If you are looking for something sweet, traditional, yummy, easy to make, and that will stay perfect for three days, you are at the right place! Another excellent choice on lesmenusplaisir for the lemon cake lovers is my Poppy Seed Lemon Cake. I like to bake them in mini cake moulds: not only they look cute but the slices’ size are perfect at teatime or if you are having brunch.
Allow 30 minutes to cool down before pouring the icing
- 200 g flour
- 160 g salted butter
- 200 g icing sugar
- 3 eggs
- 3 organic or pesticide-free lemons
- ½ pack yeast
- Step 1 Pre-heat the oven to 180°. Wash the lemons, grate two of them to collect the zests. Squeeze the juice of the 3 lemons and melt the butter in a pan. Pour all but 1 TBS of the juice in a large bowl. Set the 1 TBS aside for the icing. Add the flour, the zests, 100 g sugar, and the yeast. Beat the eggs and add them to the dough. Thoroughly blend the ingredients together until the dough feels homogenous.

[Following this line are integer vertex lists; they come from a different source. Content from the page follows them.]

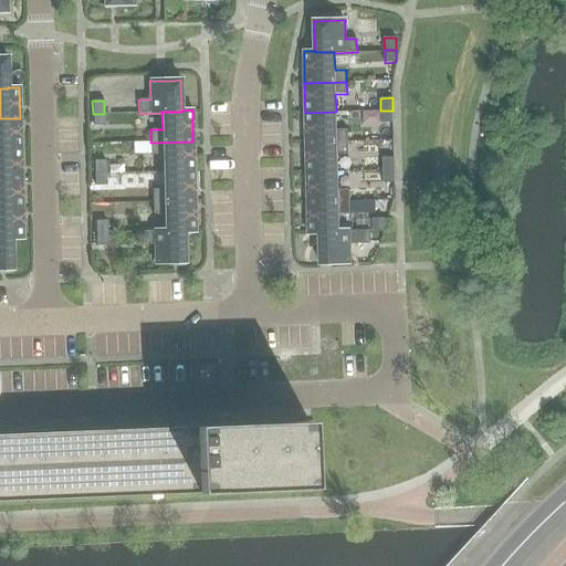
[(381,123),(392,123),(392,111),(380,111),(381,123)]
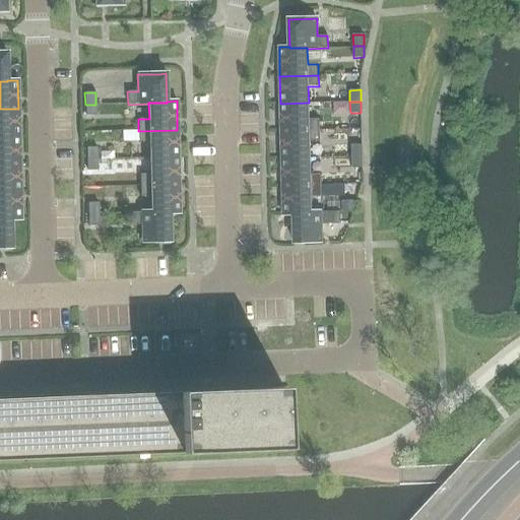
[(309,103),(280,104),(281,131),(320,130),(319,119),(309,119),(309,103)]
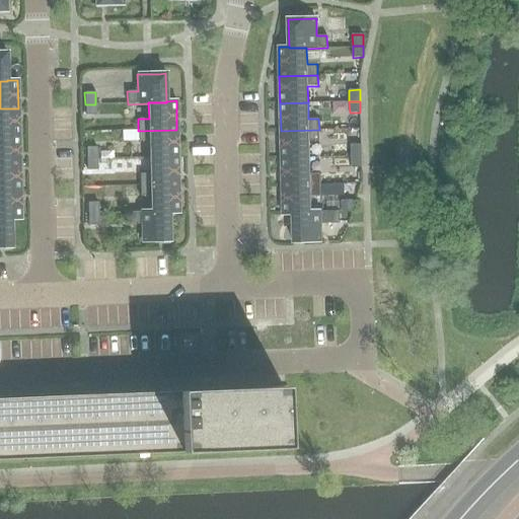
[(95,104),(85,104),(85,116),(95,116),(95,104)]
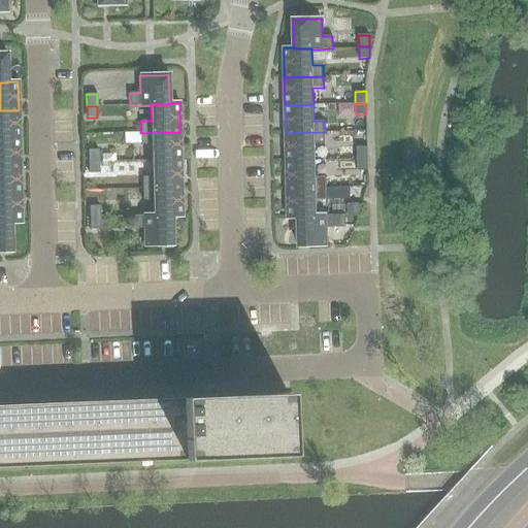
[(0,138),(20,138),(19,110),(0,110),(0,138)]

- Step 2 Pour it in the 3 mini cake moulds or in one regular cake mould and bake for 25 to 30 minutes. Check the heat and lower the temperature to 160° if necessary. The cake is done when the blade of your kitchen knife comes out dry.
- Step 3 THE ICING: mix the lemon juice with the rest of the icing sugar, until you get a creamy paste. When the cake is done, allow a few minutes to cool down before unmoulding. Wait until complete cooling to cover with icing, and slice when the icing is dry.